Assigned task: Reproduce, without any changes, the lines below from the line with "# Artunis Mobile" to the line with "Copyright (c) 2018 XRP Army", including both of those lines.

Source data
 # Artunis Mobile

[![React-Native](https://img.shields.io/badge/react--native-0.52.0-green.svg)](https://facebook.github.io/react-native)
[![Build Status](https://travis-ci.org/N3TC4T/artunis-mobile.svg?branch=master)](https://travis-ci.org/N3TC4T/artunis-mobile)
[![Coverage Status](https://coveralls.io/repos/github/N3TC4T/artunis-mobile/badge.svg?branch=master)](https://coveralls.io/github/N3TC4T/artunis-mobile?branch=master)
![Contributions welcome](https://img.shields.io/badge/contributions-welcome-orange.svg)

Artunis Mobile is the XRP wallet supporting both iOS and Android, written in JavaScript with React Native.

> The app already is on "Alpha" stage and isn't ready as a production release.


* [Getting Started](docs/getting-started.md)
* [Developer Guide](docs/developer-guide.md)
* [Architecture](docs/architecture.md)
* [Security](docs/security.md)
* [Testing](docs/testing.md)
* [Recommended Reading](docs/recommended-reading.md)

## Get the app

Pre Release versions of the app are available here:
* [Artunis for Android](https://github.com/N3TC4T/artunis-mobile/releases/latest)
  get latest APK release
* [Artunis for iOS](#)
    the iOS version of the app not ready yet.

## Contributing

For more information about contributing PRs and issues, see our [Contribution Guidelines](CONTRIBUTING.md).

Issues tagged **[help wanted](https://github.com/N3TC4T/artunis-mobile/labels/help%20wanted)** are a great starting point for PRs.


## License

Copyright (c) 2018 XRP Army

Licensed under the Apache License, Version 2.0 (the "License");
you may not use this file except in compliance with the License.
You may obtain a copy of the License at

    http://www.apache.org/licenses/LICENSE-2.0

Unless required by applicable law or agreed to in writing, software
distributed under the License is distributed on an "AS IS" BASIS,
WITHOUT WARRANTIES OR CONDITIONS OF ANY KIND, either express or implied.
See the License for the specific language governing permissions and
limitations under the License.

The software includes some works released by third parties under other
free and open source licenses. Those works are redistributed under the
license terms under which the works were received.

--

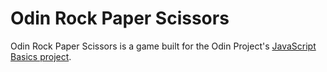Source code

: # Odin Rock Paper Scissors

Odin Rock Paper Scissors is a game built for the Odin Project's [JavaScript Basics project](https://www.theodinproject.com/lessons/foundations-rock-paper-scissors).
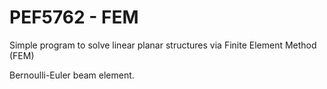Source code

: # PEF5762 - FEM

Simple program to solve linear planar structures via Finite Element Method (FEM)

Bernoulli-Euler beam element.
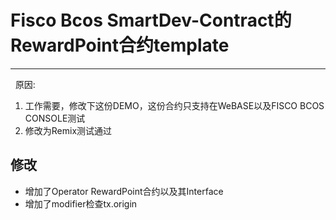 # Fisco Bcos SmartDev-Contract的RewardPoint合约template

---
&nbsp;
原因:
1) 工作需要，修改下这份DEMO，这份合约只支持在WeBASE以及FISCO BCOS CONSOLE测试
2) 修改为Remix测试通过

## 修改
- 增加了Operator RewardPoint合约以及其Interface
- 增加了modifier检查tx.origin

Answer to this exercise:
 # Artunis Mobile

[![React-Native](https://img.shields.io/badge/react--native-0.52.0-green.svg)](https://facebook.github.io/react-native)
[![Build Status](https://travis-ci.org/N3TC4T/artunis-mobile.svg?branch=master)](https://travis-ci.org/N3TC4T/artunis-mobile)
[![Coverage Status](https://coveralls.io/repos/github/N3TC4T/artunis-mobile/badge.svg?branch=master)](https://coveralls.io/github/N3TC4T/artunis-mobile?branch=master)
![Contributions welcome](https://img.shields.io/badge/contributions-welcome-orange.svg)

Artunis Mobile is the XRP wallet supporting both iOS and Android, written in JavaScript with React Native.

> The app already is on "Alpha" stage and isn't ready as a production release.


* [Getting Started](docs/getting-started.md)
* [Developer Guide](docs/developer-guide.md)
* [Architecture](docs/architecture.md)
* [Security](docs/security.md)
* [Testing](docs/testing.md)
* [Recommended Reading](docs/recommended-reading.md)

## Get the app

Pre Release versions of the app are available here:
* [Artunis for Android](https://github.com/N3TC4T/artunis-mobile/releases/latest)
  get latest APK release
* [Artunis for iOS](#)
    the iOS version of the app not ready yet.

## Contributing

For more information about contributing PRs and issues, see our [Contribution Guidelines](CONTRIBUTING.md).

Issues tagged **[help wanted](https://github.com/N3TC4T/artunis-mobile/labels/help%20wanted)** are a great starting point for PRs.


## License

Copyright (c) 2018 XRP Army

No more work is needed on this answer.